In political triumph, Trump acquitted of all impeachment charges

President Donald Trump applauds as he delivers the State of the Union address in the chamber of the U.S. House of Representatives on February 04, 2020 in Washington, DC. President Trump delivers his third State of the Union to the nation the night before the U.S. Senate is set to vote in his impeachment trial.
AFP/Mario Tama/Getty Images

WASHINGTON, United States — US President Donald Trump drew on staunch Republican support to defeat the gravest threat yet to his three-year-old presidency on Wednesday, winning acquittal in the Senate on impeachment charges of abuse of power and obstruction of Congress.

Only the third US leader ever placed on trial, Trump readily defeated the Democratic-led effort to expel him from office for having illicitly sought help from Ukraine to bolster his 2020 re-election effort.

Trump immediately claimed "victory" while the White House declared it a full "exoneration" for the president

-- even as Democrats rejected the acquittal as the "valueless" outcome of an unfair trial.

Despite being confronted with strong evidence, Republicans stayed loyal and mustered a majority of votes to clear the president of both charges

-- by 52 to 48 on abuse of power and 53 to 47 on obstruction of Congress

-- falling far short of the two-thirds supermajority required for conviction.

"

Two thirds of the senators present not having found him guilty of the charges contained

therein, it

is therefore ordered and adjudged that

the said Donald John Trump be, and he is

hereby, acquitted," said Supreme Court Chief Justice John Roberts, who presided over the trial.

The months-long impeachment of the 45th US leader shone a harsh light on America's political divide, with Trump's core support base united behind him in rejecting it as a "hoax."

One Republican, Senator Mitt Romney, a longtime Trump foe, risked White House wrath to vote alongside Democrats on the first count, saying Trump was "guilty of an appalling abuse of public trust." He voted not guilty on the second charge.

But the verdict was never truly in question since the House of Representatives formally impeached Trump in

December, and has now cleared out a major hurdle for the president

to fully plunge into his campaign for re-election in November.

Trump to speak Thursday

Responding to the verdict, Trump announced he would deliver a formal statement Thursday from the White House "to discuss our Country's VICTORY on the Impeachment Hoax!"

Shortly before, the president tweeted a montage depicting a fake cover of Time magazine declaring him president for all eternity.

The White House declared that Trump had

obtained "full vindication and exoneration."

But Nancy Pelosi, the House Speaker and top Democrat in Congress, said that by clearing Trump Republicans had "normalized lawlessness."

"There can be no acquittal without a trial, and there is no trial without witnesses, documents and evidence," she said. 

"Sadly, because of the Republican Senate's betrayal of the Constitution, the president remains an ongoing threat to American democracy, with his insistence that he is above the law and that he can corrupt the elections if he wants to." 

Senate minority leader Chuck Schumer said the acquittal was "virtually valueless" since Republicans refused witnesses at his trial.

'Forever impeached'

The Democrats' intense 78-day House investigation faced public doubts and high-pressure stonewalling from the White House.

Concerned about the political risk for the party, Pelosi rejected a call early last year to impeach Trump on evidence compiled by then-special counsel Robert Mueller that he had obstructed the Russia election meddling investigation.

But her concerns melted after new allegations surfaced in August that Trump had pressured Ukraine for help for his 2020 campaign.

Though doubtful from the outset that they would win support from Republicans, an investigation amassed with surprising speed strong evidence to support the allegations.

The evidence showed that from early in 2019, Trump's private lawyer Rudy Giuliani and a close political ally, Ambassador to the European Union Gordon Sondland, were scheming to pressure Kiev to help smear Democrats, including Trump's potential 2020 rival Joe Biden, by opening investigations into them.

"We must say enough

-- enough!
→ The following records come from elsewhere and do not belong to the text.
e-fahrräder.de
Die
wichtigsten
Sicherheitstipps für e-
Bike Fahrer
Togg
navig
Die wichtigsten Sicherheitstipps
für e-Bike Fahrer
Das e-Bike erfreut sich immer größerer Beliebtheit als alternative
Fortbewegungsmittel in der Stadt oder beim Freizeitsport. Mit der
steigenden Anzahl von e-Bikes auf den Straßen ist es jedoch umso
He has betrayed our national security, and he will do so again," Adam Schiff, who led the House investigation, argued on the Senate floor this week.

"He has compromised our elections, and he will do so again," Schiff said.

'Colossal' mistake

In the trial, Trump's defense

was not seen as having undermined the facts compiled by Schiff's probe, and several Republican senators acknowledged he

did wrong.

But his lawyers and Senate defenders argued, essentially, that Trump's behavior was not egregious enough for impeachment and removal. 
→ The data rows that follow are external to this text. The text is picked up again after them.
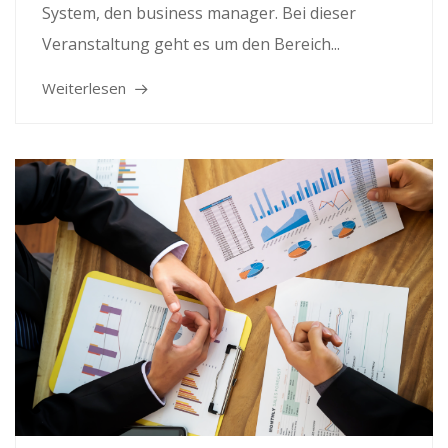
System, den business manager. Bei dieser
Veranstaltung geht es um den Bereich...
Weiterlesen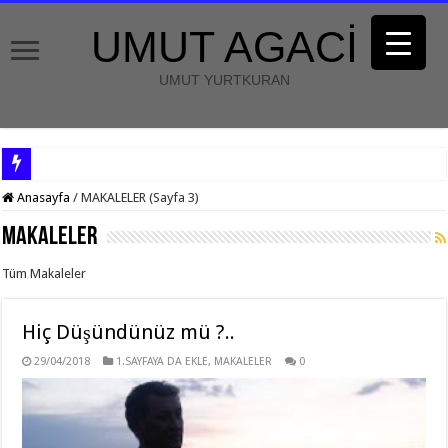
UMUT AGACİ
UMUT YURTKURAN
Anasayfa
/
MAKALELER (Sayfa 3)
MAKALELER
Tüm Makaleler
Hiç Düşündünüz mü ?..
29/04/2018
1.SAYFAYA DA EKLE
,
MAKALELER
0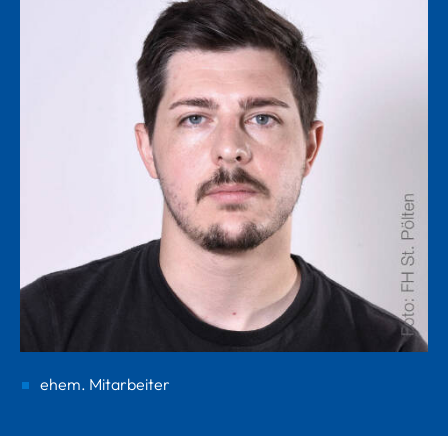
ehem. Mitarbeiter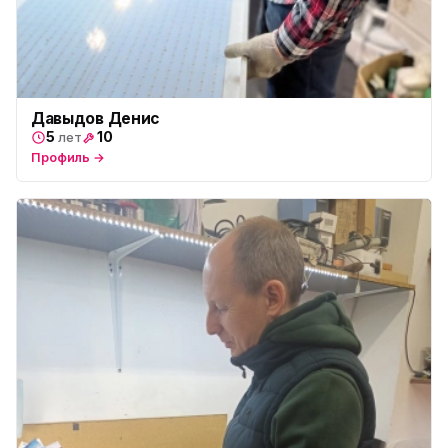
Давыдов Денис
5
10
лет
Профиль →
And, pointing to the December House impeachment vote, starkly along party lines, they painted it as a political effort to "destroy the president" in an election year and insisted

voters should be allowed to decide

Trump's fate.

Senate Majority Leader Mitch McConnell said impeachment will benefit Republicans. 

"Right now this is a political loser for them. They

initiated it. They thought this was a great idea. At least for the short term, it has been a colossal political mistake."